Inheriting from your spouse
IRS rules differ depending on who is inheriting the IRA and how old the IRA account owner is when he or she dies. The most straightforward IRA inheritance involves a surviving spouse, who has three options:
-
Roll over the IRA. If you are the sole beneficiary of your spouse’s IRA, you can roll over the assets into an existing or new IRA account under your name. You then can continue to contribute to the account, assuming you have earned income and are younger than age 72. You are required to take distributions beginning at age 72 as if the IRA had always been your own.
Even if your spouse was already taking required minimum distributions (RMDs) at the time of his or her death, you are not required to take distributions until you reach age 72. Therefore, a rollover may be particularly appropriate if you are significantly younger than your spouse. You may be subject to a 10% early withdrawal penalty on any withdrawals taken before you turn 59 1⁄2.
-
Remain a beneficiary. Another option is to have the IRA transferred into a beneficial IRA. In this case, both the original account owner’s name and yours appear on the account.

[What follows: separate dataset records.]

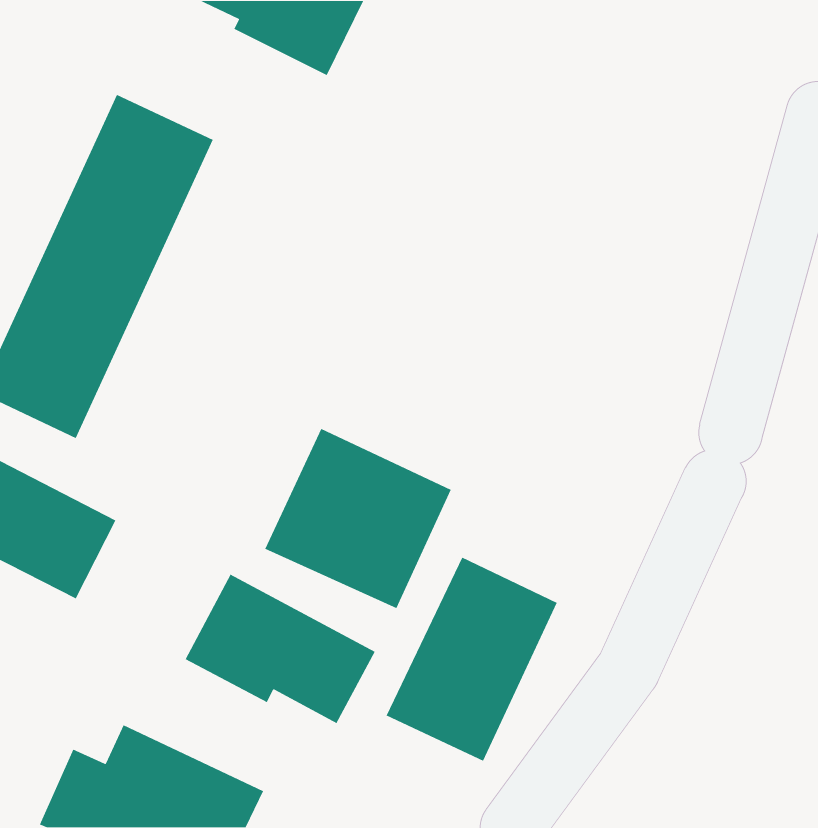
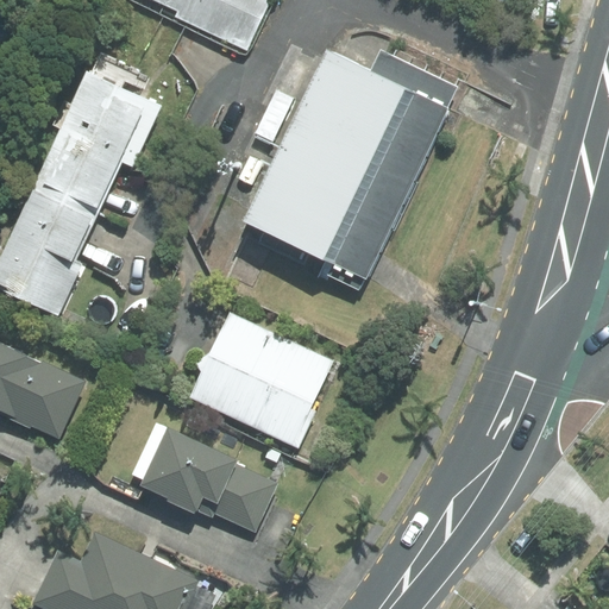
building: none -> [244,51,459,285]
building: [386,556,558,762] -> none

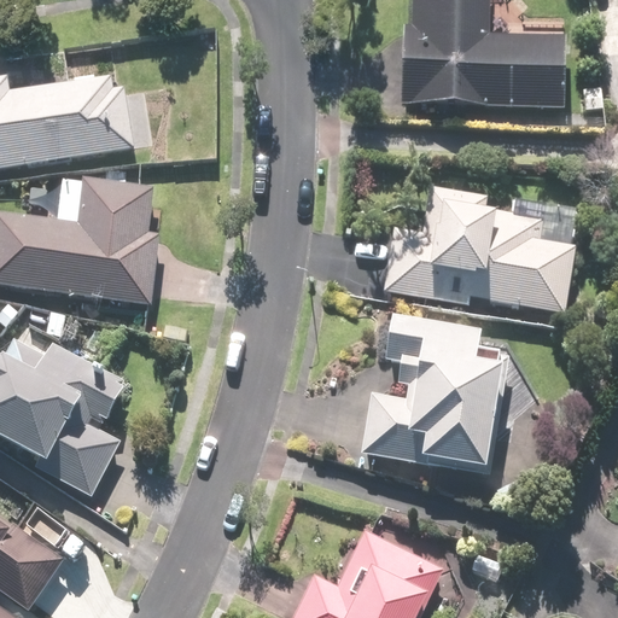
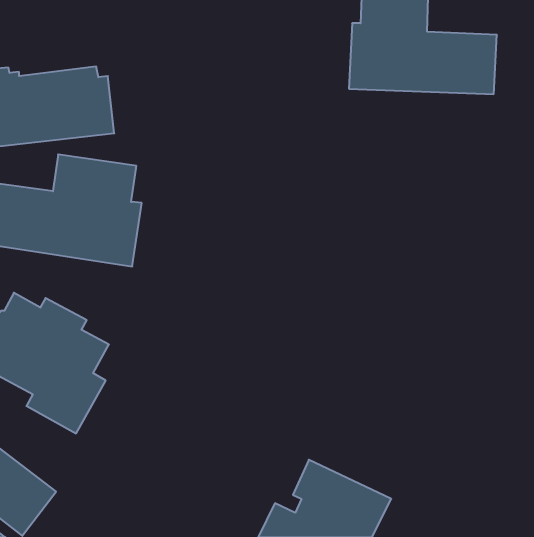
building: [387,192,573,310] -> none
building: [363,317,508,465] -> none

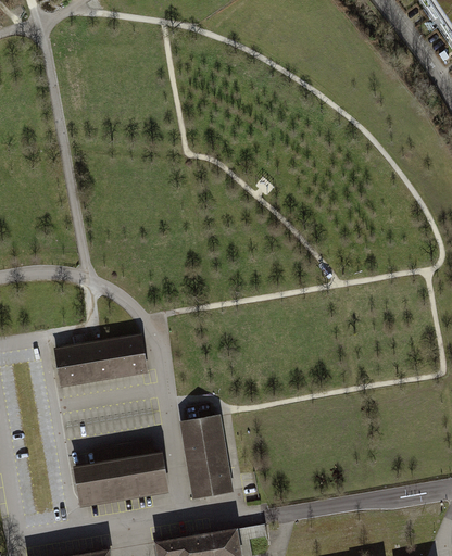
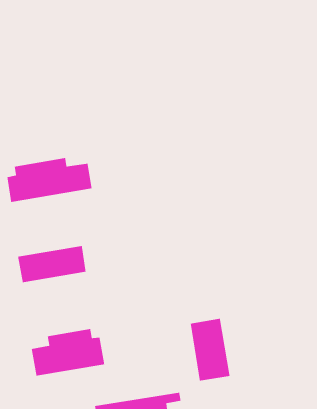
building: none -> [6,157,92,203]
building: [179,416,231,497] -> [190,318,231,382]

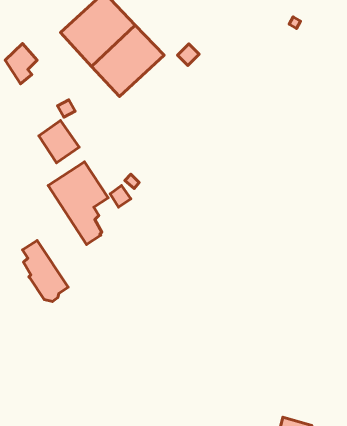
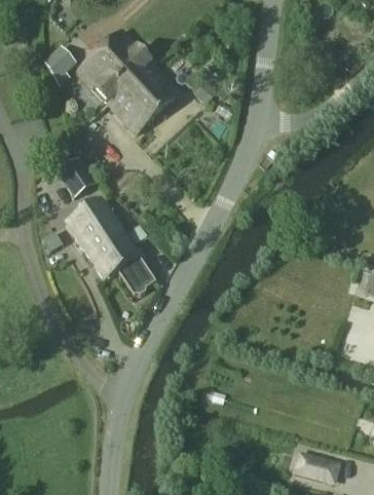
building: [5,44,37,84] -> [44,45,76,85]
building: [23,241,68,302] -> [111,234,156,295]

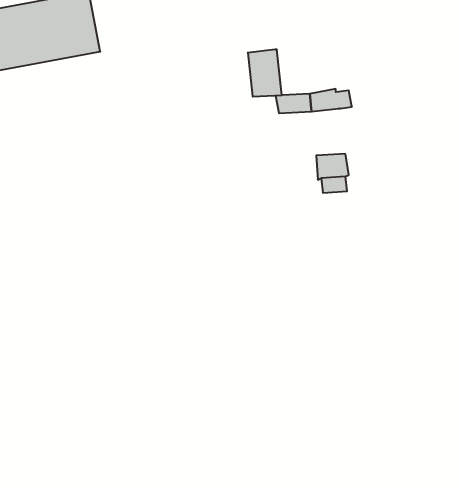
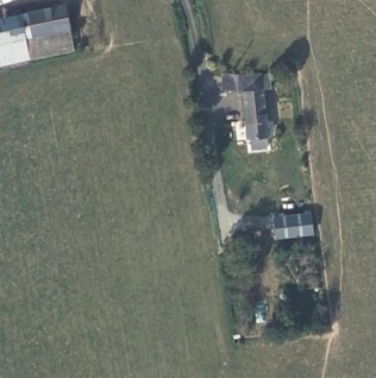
building: [248,50,282,97] -> [240,87,265,121]
building: none -> [272,212,311,237]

You then can begin taking RMDs in the year following your spouse’s death, or, in some cases, postpone distributions until the year your spouse would have turned 72.
This alternative provides surviving spouses younger than age 59 1⁄2 with a key advantage: Withdrawals are exempt from the normal 10% early withdrawal penalty.
-
Disclaim the IRA. If your financial situation allows, you can disclaim your interest to allow an inherited IRA to pass to your child or another younger beneficiary who has more time to take advantage of tax-deferred growth potential. He or she will have to take RMDs, but they can be spread over a longer period because of his or her longer life expectancy.
If you choose this option, you must disclaim the assets within nine months of your spouse’s death. Also, know that this decision is irrevocable, so you should discuss the option with your tax and legal advisors.
In addition to the previous three options, you can also cash out the account, either immediately or over up to five years. Selecting this option, however, can result in expensive tax consequences.
Inheriting from a non-spouse
Non-spouses can now roll over retirement plan accounts into an IRA in their own name. Nonspouses can also — like spouses — transfer IRA accounts into a beneficial IRA. One difference, however, is that you must begin taking RMDs by December 31st of the year following the account owner’s death. Those distributions will be based on your life expectancy.
If you miss the December 31st deadline, you will generally be required to withdraw the entire account value by the end of the fifth year after the original account owner’s death. You typically won’t face a 10% early withdrawal penalty, though you will owe ordinary income taxes on any distributions.
Due to the SECURE Act, upon death of the retirement plan account holder, all distributions must be made within 10 years of death to an eligible beneficiary, providing the account holder dies after December 31, 2019. There are no required distributions during the 10 year period, as long as the entire IRA balance is withdrawn within 10 years of the date of death.
Eligible designated beneficiaries who are not subject to the 10 year distribution rule:
- Surviving spouses
- Individuals not more than 10 years younger than the account holder
- Chronically ill individuals
- Disabled individuals
- Minor children
Non-spouses can also choose to disclaim the IRA and allow it to pass to a younger beneficiary. The requirements are the same as for spouses — you must disclaim the assets within nine months of the account owner’s death, and your decision, once made, is irrevocable.
Seek advice: If you’re likely to inherit an IRA, become familiar with these complicated IRA inheritance rules.